— REQUEST —
Reproduce the comments about the Llanelli by-election below in full, word for word.

— EXERCISE PASSAGE —
The only party that really believes in Independence is Gwlad, and they secured 9 votes – presumably the candidate and his family. Plaid seem to believe in it, but only as an abstract concept rather than an actual policy, and they secured a massive 8% of the vote. Llanelli might not be Gwynedd, but clearly the independence campaign has a very long way to go.
Agreed. That figure takes some doing as I think you have to get 10 electors to nominate you to stand!
Trussonomics?
Actually I have since discovered that Gwlad managed to get only 2 votes in another Llanelli by election this year or last. Their entire support must be commenting on here.
Agree and that’s why they are flying high.
https://golwg.360.cymru/newyddion/2176426-rhun-iorwerth-rhwng-plaid-cymru-reform-fydd
Well done Reform.
Next year the Senedd.
Fascism or its supporters have no place in Wales. They’re on the same level of threat as child abusers.
Never thought I’d see working class people endorse a party that regards prolific sexual predator Jimmy Savile as a “working class hero.” How far we have fallen.

— COLLECTED DATA —
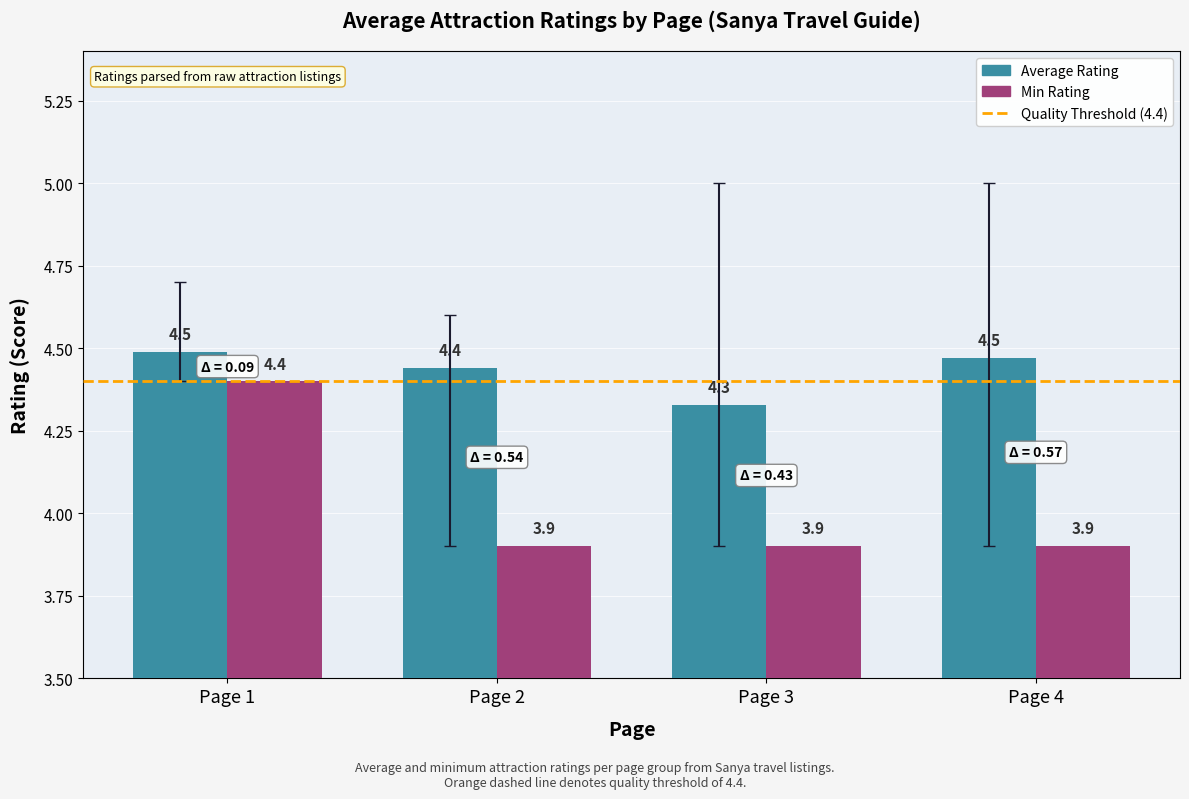

Between Page 1 and Page 3, which series saw the biggest shift?

Min Rating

— COMPLETED EXERCISE —
The only party that really believes in Independence is Gwlad, and they secured 9 votes – presumably the candidate and his family. Plaid seem to believe in it, but only as an abstract concept rather than an actual policy, and they secured a massive 8% of the vote. Llanelli might not be Gwynedd, but clearly the independence campaign has a very long way to go.
Agreed. That figure takes some doing as I think you have to get 10 electors to nominate you to stand!
Trussonomics?
Actually I have since discovered that Gwlad managed to get only 2 votes in another Llanelli by election this year or last. Their entire support must be commenting on here.
Agree and that’s why they are flying high.
https://golwg.360.cymru/newyddion/2176426-rhun-iorwerth-rhwng-plaid-cymru-reform-fydd
Well done Reform.
Next year the Senedd.
Fascism or its supporters have no place in Wales. They’re on the same level of threat as child abusers.
Never thought I’d see working class people endorse a party that regards prolific sexual predator Jimmy Savile as a “working class hero.” How far we have fallen.